§ **Objective**
Repeat the lines exactly as they appear, from the start of the items through the line containing "இறந்துட்டாங்களா", including that line.

[Data items]
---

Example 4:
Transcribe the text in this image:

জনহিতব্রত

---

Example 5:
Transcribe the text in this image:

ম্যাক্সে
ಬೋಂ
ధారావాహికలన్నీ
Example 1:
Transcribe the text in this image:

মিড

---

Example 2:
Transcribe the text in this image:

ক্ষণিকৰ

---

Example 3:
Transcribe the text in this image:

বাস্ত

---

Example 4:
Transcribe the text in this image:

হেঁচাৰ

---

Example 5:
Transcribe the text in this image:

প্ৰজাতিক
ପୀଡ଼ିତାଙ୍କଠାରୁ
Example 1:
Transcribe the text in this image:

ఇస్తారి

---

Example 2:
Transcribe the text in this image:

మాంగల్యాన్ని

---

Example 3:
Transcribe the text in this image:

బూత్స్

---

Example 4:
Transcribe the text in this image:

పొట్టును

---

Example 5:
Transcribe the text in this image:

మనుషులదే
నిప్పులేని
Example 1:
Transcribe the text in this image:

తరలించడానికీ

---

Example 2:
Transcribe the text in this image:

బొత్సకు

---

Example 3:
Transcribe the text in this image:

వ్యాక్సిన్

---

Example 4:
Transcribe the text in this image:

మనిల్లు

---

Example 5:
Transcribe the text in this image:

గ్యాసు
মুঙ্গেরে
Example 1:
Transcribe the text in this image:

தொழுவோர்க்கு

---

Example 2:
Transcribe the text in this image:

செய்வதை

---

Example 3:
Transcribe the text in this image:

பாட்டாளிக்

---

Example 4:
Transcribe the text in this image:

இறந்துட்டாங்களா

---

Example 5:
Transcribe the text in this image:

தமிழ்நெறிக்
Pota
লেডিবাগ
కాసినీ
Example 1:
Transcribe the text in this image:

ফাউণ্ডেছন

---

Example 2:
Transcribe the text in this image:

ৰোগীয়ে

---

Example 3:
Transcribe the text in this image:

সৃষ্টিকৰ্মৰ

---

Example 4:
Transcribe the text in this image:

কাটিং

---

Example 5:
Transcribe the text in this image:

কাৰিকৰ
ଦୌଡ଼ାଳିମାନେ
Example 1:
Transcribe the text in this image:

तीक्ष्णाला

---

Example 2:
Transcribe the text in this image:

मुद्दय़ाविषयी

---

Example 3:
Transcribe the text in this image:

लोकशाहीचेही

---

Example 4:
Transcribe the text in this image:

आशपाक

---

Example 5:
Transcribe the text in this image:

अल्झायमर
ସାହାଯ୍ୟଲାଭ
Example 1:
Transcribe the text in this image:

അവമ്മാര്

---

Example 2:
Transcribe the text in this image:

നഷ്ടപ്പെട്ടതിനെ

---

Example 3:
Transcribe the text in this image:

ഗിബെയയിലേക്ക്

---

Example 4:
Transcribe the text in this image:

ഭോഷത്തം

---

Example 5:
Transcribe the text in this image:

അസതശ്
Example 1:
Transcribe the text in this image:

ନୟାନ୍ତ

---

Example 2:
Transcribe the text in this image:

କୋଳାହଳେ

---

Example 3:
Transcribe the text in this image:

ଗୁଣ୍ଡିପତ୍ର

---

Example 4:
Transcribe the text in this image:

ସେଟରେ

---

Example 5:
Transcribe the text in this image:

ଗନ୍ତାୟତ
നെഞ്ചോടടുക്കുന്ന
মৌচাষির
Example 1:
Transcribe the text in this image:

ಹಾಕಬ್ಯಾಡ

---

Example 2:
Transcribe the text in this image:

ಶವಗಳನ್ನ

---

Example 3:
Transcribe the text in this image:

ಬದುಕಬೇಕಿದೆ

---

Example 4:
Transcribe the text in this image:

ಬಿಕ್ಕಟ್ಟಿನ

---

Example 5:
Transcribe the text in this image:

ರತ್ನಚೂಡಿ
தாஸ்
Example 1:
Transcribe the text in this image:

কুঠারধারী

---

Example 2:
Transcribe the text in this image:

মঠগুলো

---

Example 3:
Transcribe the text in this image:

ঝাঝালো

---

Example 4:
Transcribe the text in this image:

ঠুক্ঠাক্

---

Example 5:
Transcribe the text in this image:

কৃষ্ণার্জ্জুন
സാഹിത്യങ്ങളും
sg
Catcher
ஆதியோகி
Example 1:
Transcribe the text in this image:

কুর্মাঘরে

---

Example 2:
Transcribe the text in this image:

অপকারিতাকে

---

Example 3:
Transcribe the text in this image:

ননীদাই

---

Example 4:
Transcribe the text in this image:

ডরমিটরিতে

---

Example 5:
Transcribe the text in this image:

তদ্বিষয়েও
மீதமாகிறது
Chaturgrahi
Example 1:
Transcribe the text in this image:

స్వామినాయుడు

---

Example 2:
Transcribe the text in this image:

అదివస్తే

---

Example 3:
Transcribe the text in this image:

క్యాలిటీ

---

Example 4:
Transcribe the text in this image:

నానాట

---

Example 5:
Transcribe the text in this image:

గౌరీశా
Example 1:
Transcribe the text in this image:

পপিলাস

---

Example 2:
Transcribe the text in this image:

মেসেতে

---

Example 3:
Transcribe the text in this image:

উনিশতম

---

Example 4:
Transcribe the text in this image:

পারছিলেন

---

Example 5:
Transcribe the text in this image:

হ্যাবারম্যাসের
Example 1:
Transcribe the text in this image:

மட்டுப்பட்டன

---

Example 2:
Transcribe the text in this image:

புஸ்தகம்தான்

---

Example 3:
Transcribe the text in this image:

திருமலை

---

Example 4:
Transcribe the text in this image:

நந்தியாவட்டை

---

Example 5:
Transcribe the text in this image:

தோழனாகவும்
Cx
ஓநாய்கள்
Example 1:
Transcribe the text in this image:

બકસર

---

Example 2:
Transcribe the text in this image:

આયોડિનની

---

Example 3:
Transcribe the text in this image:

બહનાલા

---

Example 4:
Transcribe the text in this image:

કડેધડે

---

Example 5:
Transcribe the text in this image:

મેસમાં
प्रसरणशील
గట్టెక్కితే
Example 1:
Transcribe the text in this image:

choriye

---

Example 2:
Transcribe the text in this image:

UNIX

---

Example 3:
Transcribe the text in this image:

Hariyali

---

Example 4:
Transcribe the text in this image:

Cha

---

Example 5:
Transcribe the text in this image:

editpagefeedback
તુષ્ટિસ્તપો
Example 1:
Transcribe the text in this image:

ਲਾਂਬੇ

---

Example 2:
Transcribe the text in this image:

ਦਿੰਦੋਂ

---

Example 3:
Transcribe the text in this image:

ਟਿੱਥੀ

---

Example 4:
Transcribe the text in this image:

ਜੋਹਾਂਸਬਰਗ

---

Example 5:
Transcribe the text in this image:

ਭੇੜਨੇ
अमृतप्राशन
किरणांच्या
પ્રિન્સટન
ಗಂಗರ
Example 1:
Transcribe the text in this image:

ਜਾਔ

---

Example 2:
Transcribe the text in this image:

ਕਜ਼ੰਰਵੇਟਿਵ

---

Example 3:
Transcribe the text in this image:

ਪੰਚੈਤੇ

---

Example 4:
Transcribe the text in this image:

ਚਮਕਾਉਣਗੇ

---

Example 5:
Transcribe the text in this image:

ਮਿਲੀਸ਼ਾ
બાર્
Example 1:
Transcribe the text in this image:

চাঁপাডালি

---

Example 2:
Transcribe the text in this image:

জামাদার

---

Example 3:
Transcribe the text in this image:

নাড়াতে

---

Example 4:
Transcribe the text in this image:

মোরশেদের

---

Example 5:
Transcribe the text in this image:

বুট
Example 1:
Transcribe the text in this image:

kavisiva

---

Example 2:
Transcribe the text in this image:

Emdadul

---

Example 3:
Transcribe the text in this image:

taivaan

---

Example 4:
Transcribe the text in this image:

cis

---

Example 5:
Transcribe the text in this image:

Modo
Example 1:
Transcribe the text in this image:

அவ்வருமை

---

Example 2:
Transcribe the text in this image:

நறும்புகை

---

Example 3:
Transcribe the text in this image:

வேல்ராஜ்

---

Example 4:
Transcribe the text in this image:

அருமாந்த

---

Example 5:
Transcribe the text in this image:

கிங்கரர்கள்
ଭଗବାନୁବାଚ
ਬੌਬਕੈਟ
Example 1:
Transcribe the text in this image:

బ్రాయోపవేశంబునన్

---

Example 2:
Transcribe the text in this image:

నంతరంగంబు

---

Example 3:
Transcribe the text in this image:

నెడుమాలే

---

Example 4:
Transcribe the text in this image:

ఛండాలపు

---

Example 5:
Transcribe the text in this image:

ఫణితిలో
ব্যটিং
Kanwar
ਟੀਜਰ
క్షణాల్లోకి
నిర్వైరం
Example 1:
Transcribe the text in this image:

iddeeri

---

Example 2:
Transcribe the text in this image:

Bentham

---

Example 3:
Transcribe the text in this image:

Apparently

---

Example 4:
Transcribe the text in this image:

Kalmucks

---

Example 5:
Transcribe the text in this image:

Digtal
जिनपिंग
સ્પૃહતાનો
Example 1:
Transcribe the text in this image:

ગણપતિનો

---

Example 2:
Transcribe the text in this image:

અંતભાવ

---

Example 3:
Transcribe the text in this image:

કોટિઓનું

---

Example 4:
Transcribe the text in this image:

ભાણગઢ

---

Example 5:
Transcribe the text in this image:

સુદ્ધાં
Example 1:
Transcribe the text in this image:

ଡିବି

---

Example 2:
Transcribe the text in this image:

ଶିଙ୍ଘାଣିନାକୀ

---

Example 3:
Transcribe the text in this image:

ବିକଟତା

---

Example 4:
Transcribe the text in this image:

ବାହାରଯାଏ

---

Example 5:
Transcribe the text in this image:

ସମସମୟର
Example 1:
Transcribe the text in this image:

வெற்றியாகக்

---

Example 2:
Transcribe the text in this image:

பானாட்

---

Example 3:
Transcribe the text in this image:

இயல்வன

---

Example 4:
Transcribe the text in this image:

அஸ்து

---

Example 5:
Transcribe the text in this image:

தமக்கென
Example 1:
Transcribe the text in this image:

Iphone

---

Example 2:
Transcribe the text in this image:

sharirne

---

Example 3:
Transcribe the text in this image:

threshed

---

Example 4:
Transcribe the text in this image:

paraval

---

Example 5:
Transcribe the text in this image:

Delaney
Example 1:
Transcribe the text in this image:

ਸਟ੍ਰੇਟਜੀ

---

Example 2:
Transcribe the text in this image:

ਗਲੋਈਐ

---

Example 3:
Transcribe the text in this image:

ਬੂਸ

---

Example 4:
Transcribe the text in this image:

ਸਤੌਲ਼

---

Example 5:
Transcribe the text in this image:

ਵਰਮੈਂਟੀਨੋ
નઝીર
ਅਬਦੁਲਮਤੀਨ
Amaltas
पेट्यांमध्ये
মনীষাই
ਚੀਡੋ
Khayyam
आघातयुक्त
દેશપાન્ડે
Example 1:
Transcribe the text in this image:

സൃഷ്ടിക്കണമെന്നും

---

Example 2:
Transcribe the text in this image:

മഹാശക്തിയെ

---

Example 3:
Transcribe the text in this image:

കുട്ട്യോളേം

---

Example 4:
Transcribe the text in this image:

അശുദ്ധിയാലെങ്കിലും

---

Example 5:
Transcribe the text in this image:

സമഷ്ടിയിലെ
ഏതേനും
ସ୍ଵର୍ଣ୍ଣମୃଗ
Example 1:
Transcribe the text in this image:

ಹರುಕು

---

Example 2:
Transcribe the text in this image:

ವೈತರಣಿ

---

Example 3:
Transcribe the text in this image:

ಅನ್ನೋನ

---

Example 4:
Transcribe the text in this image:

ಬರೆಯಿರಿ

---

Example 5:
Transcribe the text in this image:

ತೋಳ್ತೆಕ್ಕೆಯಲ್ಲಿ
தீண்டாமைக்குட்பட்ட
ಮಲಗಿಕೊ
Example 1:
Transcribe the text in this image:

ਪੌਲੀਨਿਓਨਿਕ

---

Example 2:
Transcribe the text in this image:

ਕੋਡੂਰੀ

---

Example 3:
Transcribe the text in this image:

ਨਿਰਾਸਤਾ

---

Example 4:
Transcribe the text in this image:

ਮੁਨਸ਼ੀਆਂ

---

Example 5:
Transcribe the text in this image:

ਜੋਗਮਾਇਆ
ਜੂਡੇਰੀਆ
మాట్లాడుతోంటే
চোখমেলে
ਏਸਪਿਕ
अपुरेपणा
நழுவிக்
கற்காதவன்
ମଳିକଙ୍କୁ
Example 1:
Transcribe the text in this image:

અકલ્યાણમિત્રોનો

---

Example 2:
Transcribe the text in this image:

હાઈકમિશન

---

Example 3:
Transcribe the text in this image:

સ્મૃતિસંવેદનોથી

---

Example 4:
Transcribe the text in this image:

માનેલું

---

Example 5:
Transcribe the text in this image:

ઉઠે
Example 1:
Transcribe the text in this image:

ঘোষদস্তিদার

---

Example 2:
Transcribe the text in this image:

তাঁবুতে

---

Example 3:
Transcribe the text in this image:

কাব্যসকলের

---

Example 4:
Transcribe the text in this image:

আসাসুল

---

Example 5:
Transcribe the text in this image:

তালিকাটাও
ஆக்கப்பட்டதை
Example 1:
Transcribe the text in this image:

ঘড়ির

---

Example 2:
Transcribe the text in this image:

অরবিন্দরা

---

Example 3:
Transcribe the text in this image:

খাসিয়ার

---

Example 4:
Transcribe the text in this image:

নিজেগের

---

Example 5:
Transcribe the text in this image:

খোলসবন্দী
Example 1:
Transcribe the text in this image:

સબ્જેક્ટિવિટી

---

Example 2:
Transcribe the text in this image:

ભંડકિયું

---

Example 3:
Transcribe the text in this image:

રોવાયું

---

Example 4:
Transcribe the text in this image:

§ **Expected answer**
---

Example 4:
Transcribe the text in this image:

জনহিতব্রত

---

Example 5:
Transcribe the text in this image:

ম্যাক্সে
ಬೋಂ
ధారావాహికలన్నీ
Example 1:
Transcribe the text in this image:

মিড

---

Example 2:
Transcribe the text in this image:

ক্ষণিকৰ

---

Example 3:
Transcribe the text in this image:

বাস্ত

---

Example 4:
Transcribe the text in this image:

হেঁচাৰ

---

Example 5:
Transcribe the text in this image:

প্ৰজাতিক
ପୀଡ଼ିତାଙ୍କଠାରୁ
Example 1:
Transcribe the text in this image:

ఇస్తారి

---

Example 2:
Transcribe the text in this image:

మాంగల్యాన్ని

---

Example 3:
Transcribe the text in this image:

బూత్స్

---

Example 4:
Transcribe the text in this image:

పొట్టును

---

Example 5:
Transcribe the text in this image:

మనుషులదే
నిప్పులేని
Example 1:
Transcribe the text in this image:

తరలించడానికీ

---

Example 2:
Transcribe the text in this image:

బొత్సకు

---

Example 3:
Transcribe the text in this image:

వ్యాక్సిన్

---

Example 4:
Transcribe the text in this image:

మనిల్లు

---

Example 5:
Transcribe the text in this image:

గ్యాసు
মুঙ্গেরে
Example 1:
Transcribe the text in this image:

தொழுவோர்க்கு

---

Example 2:
Transcribe the text in this image:

செய்வதை

---

Example 3:
Transcribe the text in this image:

பாட்டாளிக்

---

Example 4:
Transcribe the text in this image:

இறந்துட்டாங்களா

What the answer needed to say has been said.